The amines that are the best lysosomotropic agents possess a secondary or tertiary amine function that is not resonant with an unsaturated bond system and, critically, possess a high liposolubility because these molecules must diffuse through 2 membranes to reach the interior of acidic vacuoles from the extracellular fluid. These chemicals are indeed distributed in many apparently unrelated drug classes, don’t follow strict structure-activity rules but have in common a large apparent volume of distribution, consistent with rapid tissue uptake from the blood. Thus, chloroquine and hydroxychloroquine can be considered as substituted triethylamines (Et3N) with a fair liposolubility (logP values of 4.35 and 3.46, respectively), but there is a full scale of lipid solubility in this series. For instance, lidocaine is a more hydrosoluble Et3N (logP 2.63) and will cause a transient vacuolar cytopathology at millimolar concentrations only at sites of injection when used as a local anesthetic [19,20]. The antiarrhythmic agent amiodarone is much more lipophilic (logP 7.9), active at low micromolar levels in cultured cells, and has attracted attention in the past due to its accumulation in tissues and occasional production of related side effects such as skin discoloration and a drug accumulation disease in the lung, kidney, and other organs [14,21,22,23,24]. There is ample evidence that the lysosomotropic constellation of effects is observed following oral chronic dosing with amiodarone.

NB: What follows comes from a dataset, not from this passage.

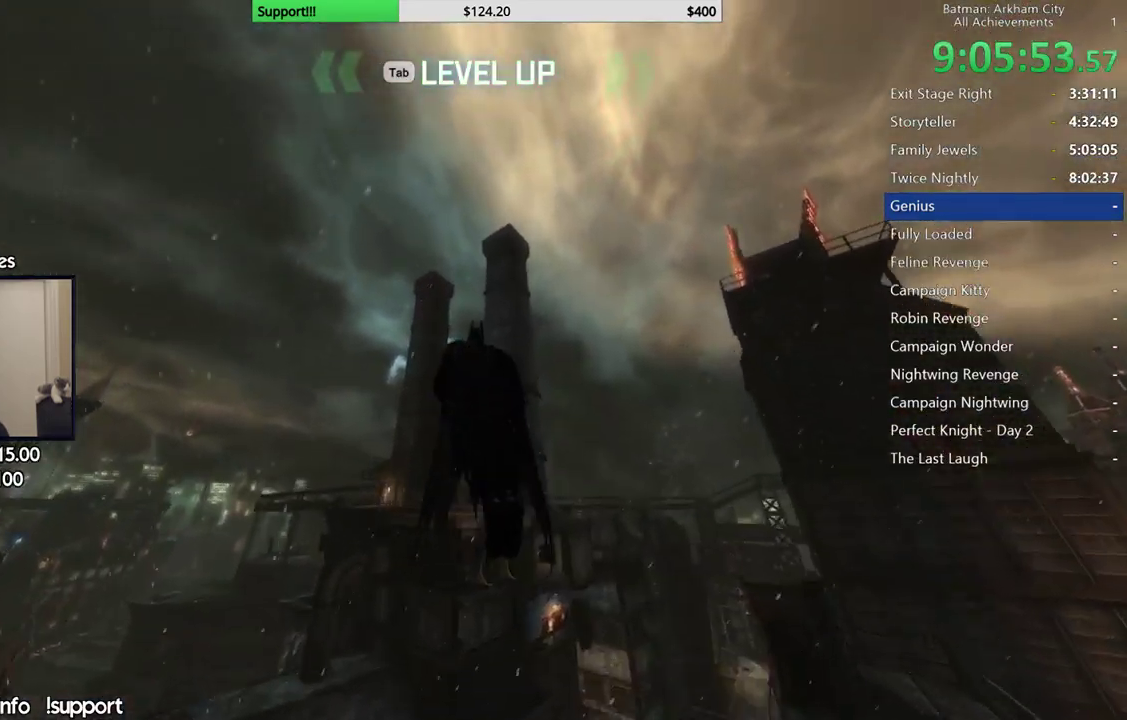
{"buttons": [], "left_stick": "center", "right_stick": "center", "events": []}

2.2. The Transport and Cellular Retention of Lysosomotropic Drugs Is Driven by V-ATPase

Vacuolar (V)-ATPase is a membrane-bound molecular rotary machine analogous to ATP synthase, but working in reverse mode: it maintains proton transport into specific organelles by consuming ATP [25]. V-ATPase is expressed in trans-Golgi-derived organelles: endosomes, secretory granules, late endosomes, lysosomes, that possess a more or less acidic content. This acidity is important for the clearance of lysosomal contents, but also for more subtle functions such as the dissociation of ligands from receptors that are later recycled at the cell surface from endosomes. Gene knock-out of critical V-ATPase subunits is embryologically lethal in mice and drosophila [26,27]. A powerful tool to analyze the function of V-ATPase is its specific and potent inhibitor bafilomycin A1 [18], but it is tolerated by cells for a few hours only.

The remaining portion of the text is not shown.